Admittedly obsessed with Jackie Kennedy, I loved this historical fiction about her life BEFORE she met JFK. She spent a whole year studying in Paris, and this experience shaped her persona. Years after the timeline of this book, JFK famously said at state visit, “I’m the man who accompanied Jacqueline Kennedy to Paris.” This is a story of her love affair with Paris.
Jacqueline in Paris: A Novel by Ann Mah
What I’m reading now
Ian McEwan wrote one of my favorite books ever, Atonement.
The base of his newest book, Lessons, is what we would call statutory rape (it is consensual in this story) of a young boy at boarding school by his female piano teacher. I’m putting this detail out there because it may not be something some people want to read about. This disturbing story is told so well, and understandably the experience follows him throughout his life. The book goes back and forth between the past and present.

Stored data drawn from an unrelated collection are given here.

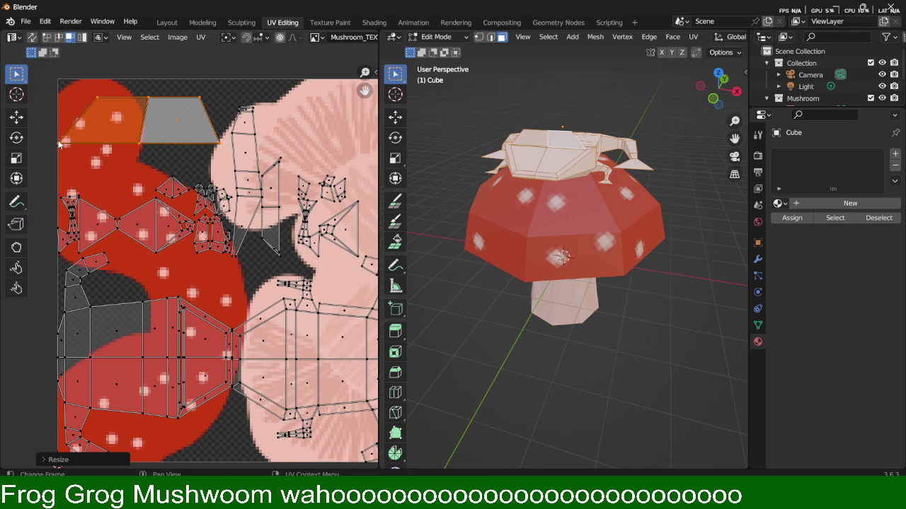
Nudge individual UV corners into place against the grey face's edge.
key("1")
left_click(60, 144)
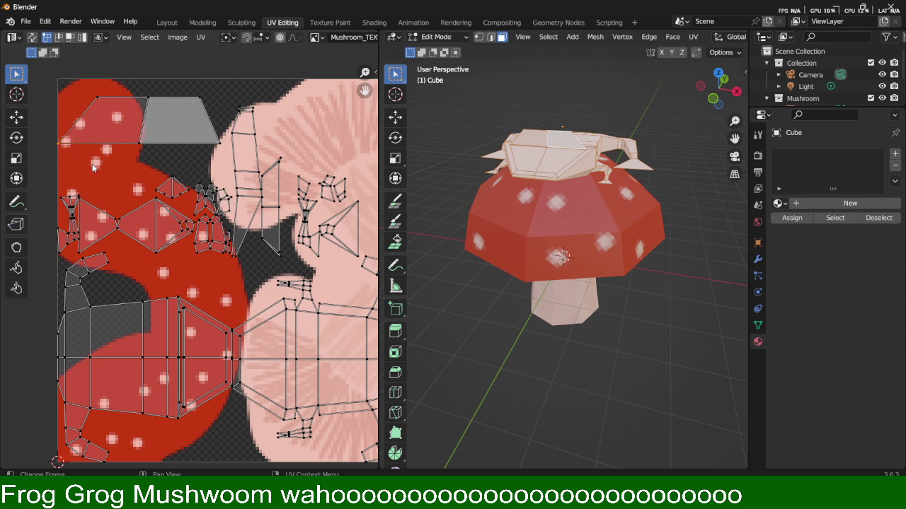
key("g")
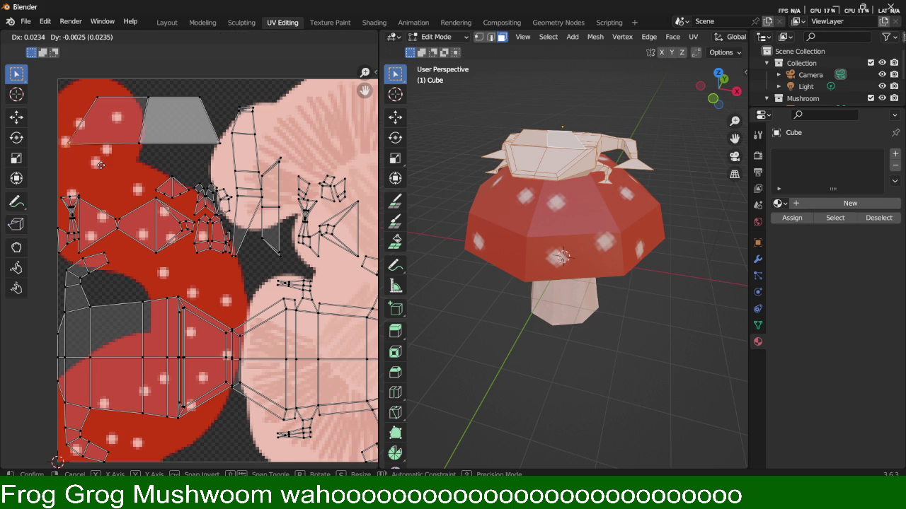
left_click(125, 159)
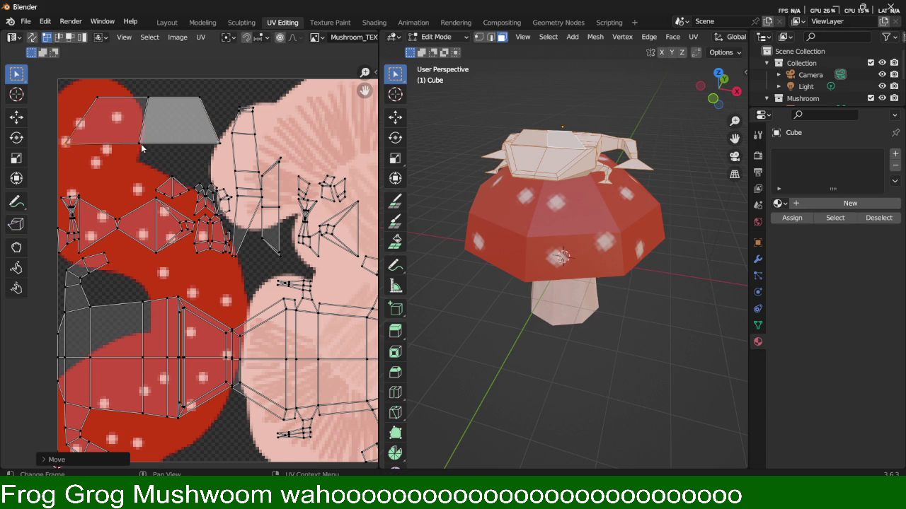
left_click(140, 145)
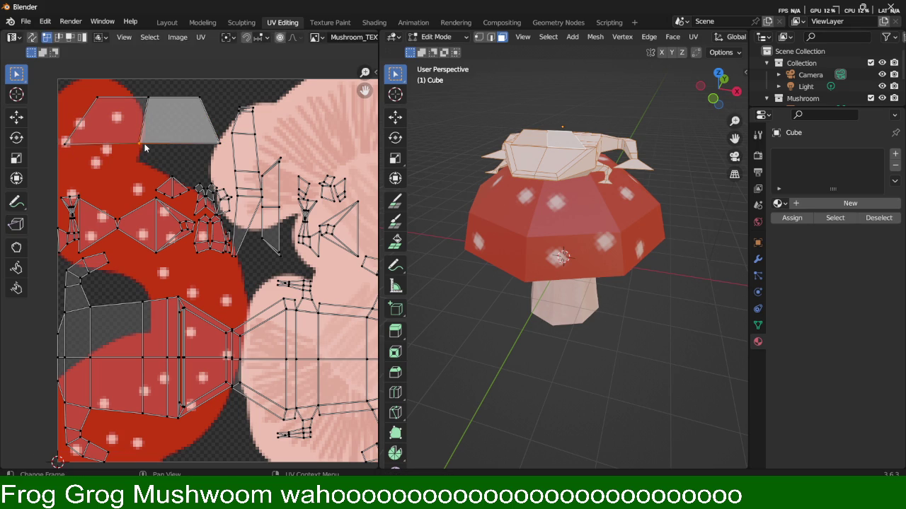
key("g")
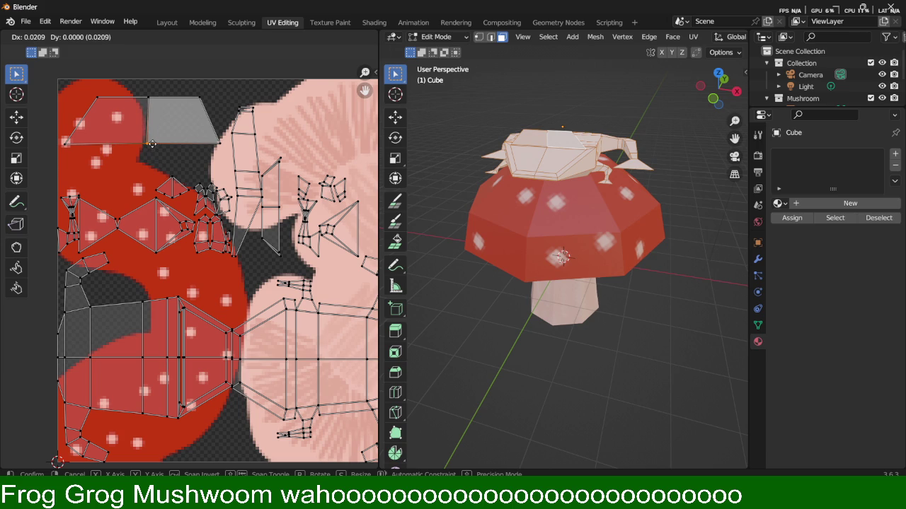
left_click(153, 147)
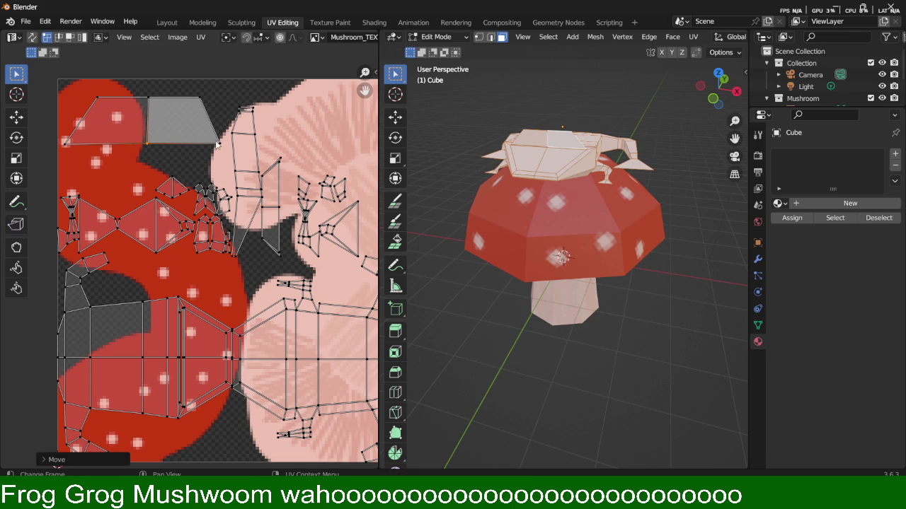
key("g")
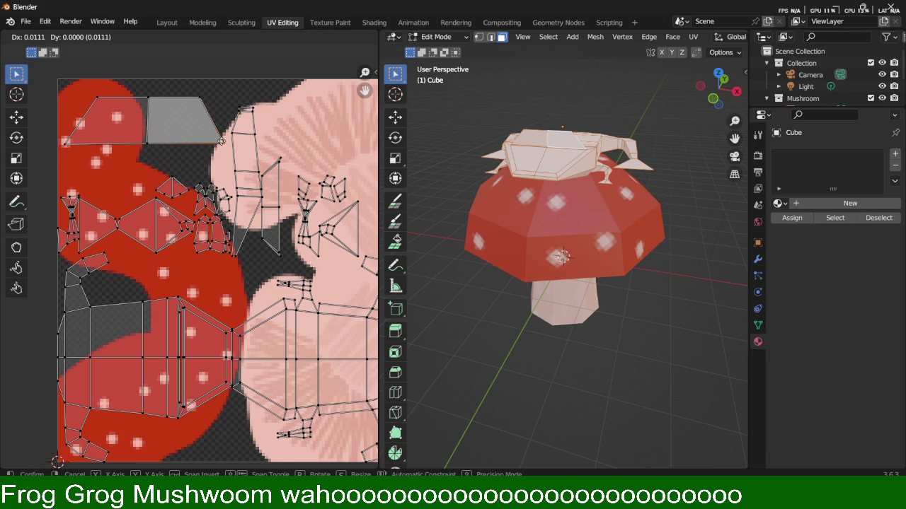
left_click(229, 141)
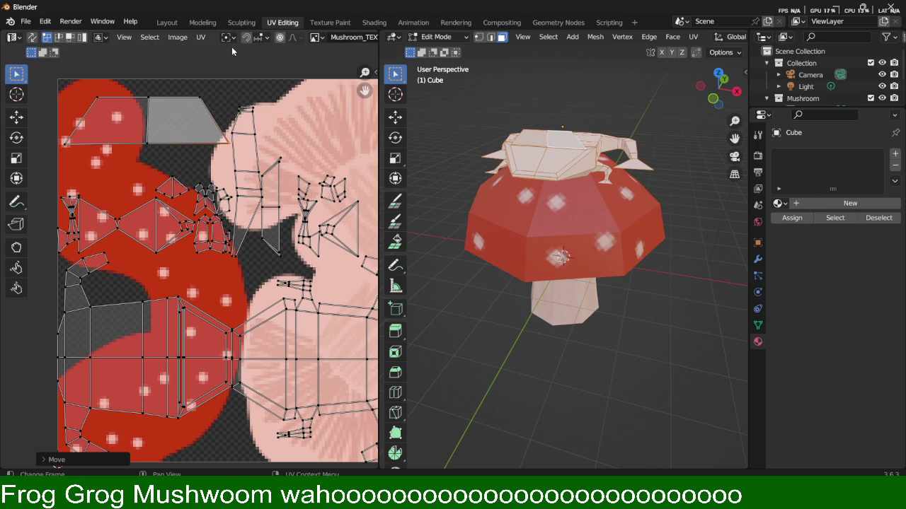
Add a new material and rename the object from Cube to Frog.
left_click(178, 37)
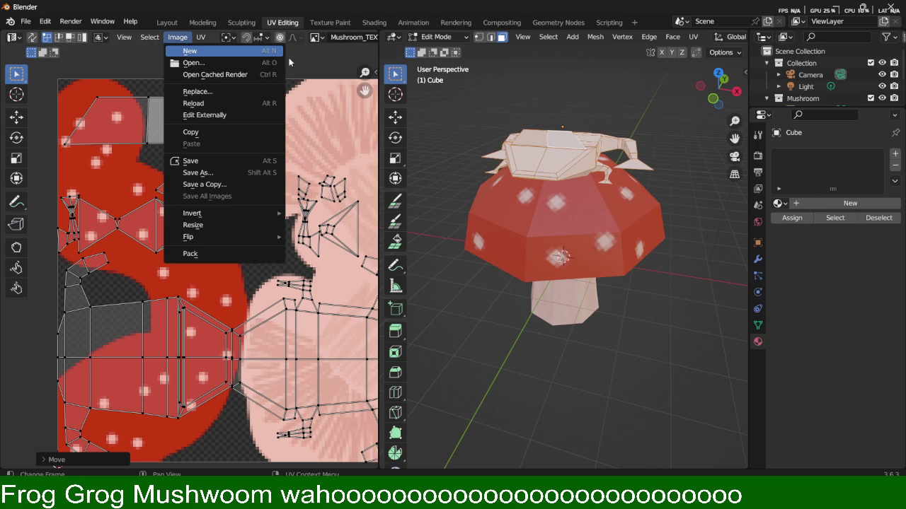
left_click(803, 203)
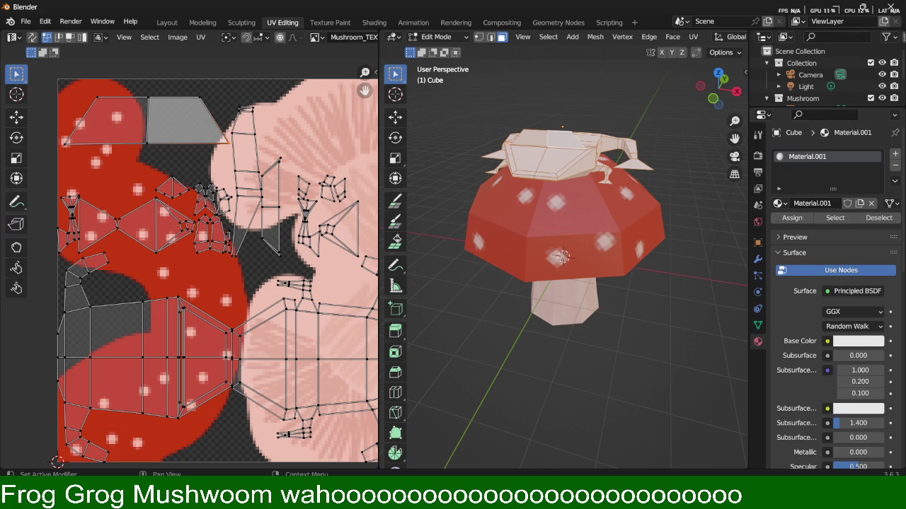
key("F2")
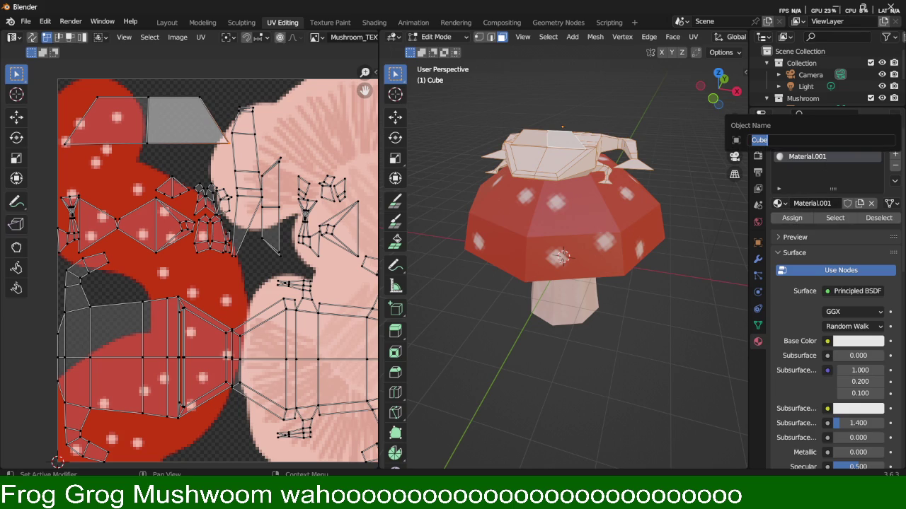
type("Frog")
key("Return")
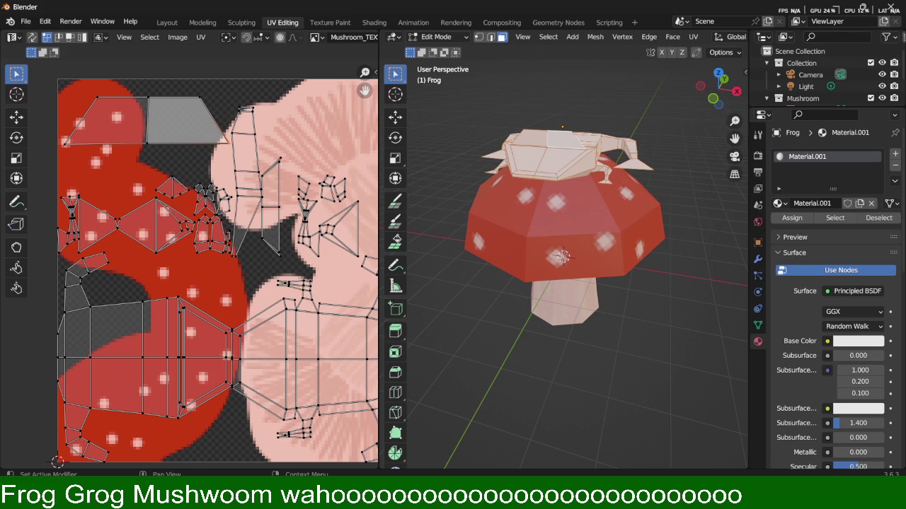
Rename Material.001 to FrogMaterial and select a top face of the frog.
double_click(814, 162)
type("Frog")
type("Mater")
type("ial")
key("Return")
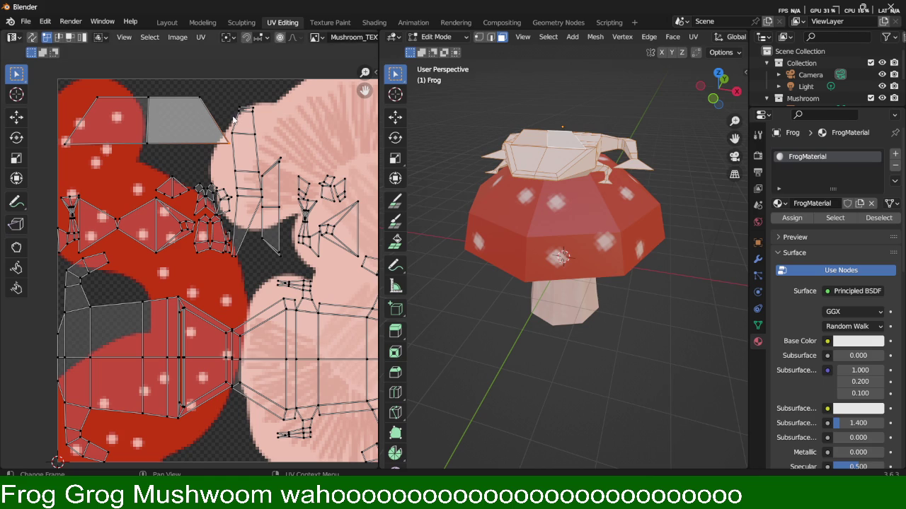
left_click(554, 141)
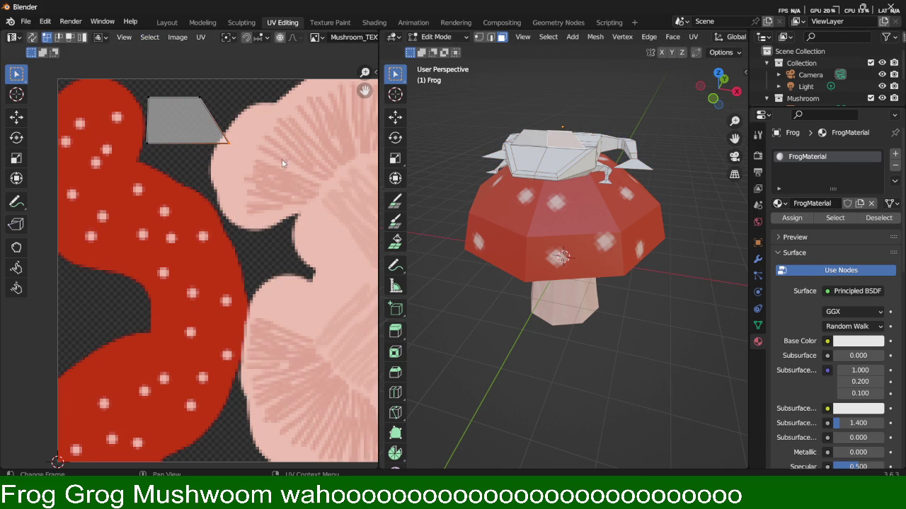
Select two adjacent top faces of the frog.
middle_click_drag(593, 223, 565, 137)
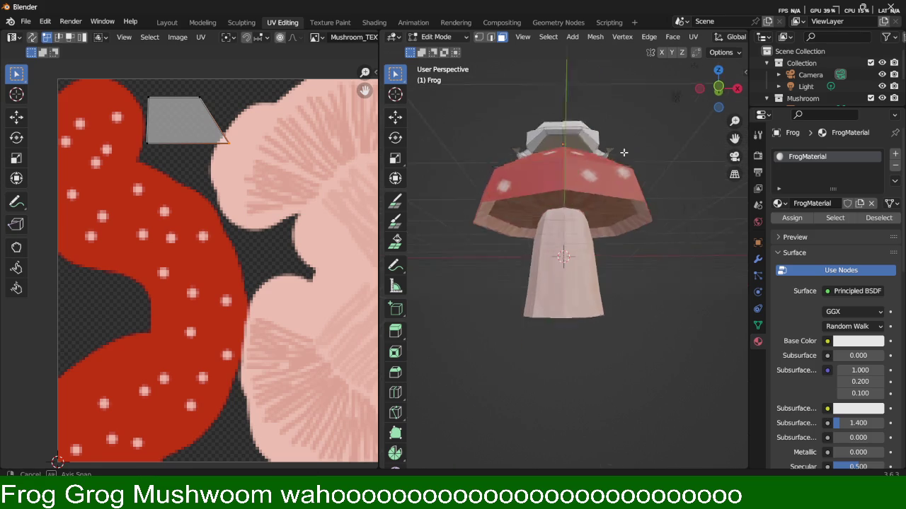
left_click(565, 137)
left_click(555, 141, "shift")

In the present tense storyline, he is a single father after his wife ran away, and in the past tense storyline I am anxiously waiting to find out how the inappropriate relationship ended because it has been foreshadowed as dramatic.
The book goes into several sub-stories (pre and post WWII Germany) and focuses on how major historical events change our actions and decisions at the time and therefore the trajectories of our lives. Fascinating!
Lessons by Ian McEwan
Movies!
Each year I watch all the best picture nominations. This exposes me to so many movies I wouldn’t have watched otherwise.
At this point, I’ve watched Elvis, especially fun for me since I visited Graceland last year; All Quiet on the Western Front, based on a book I’ve read multiple times; Top Gun Maverick, which was a great theater experience, and finally the one I want to bring your attention to today because I am still obsessing over it:
Triangle of Sadness
This is a dramedy (comedy, drama, also with social commentary) in three parts about two fashion models and several rich people on a luxury cruise who then end up shipwrecked on an island. It is bizarre and amazing. Social classes, gender roles, and economic systems are all explored. You will laugh, be horrified, and be provoked to thought.
You can rent it on Amazon Prime!
What I’m excited about for early 2023
Many of the books I have on my list for early 2023 don’t release until March or April so I’ll hold off on posting those because you can’t buy them yet anyway. But here is one I’m excited about for February:
I Have Some Questions for You by Rebecca Makkai
This is by an author I’ve loved before; many of my friends also loved her acclaimed book The Great Believers (read my previous post here).
This new book releases Feb. 21 and is a mystery, thriller.
A woman returns to her former boarding school as a teacher, but she is still reckoning with the murder that happened there her senior year. She begins to realize she may have some relevant memories after all that could prove the wrong person was convicted.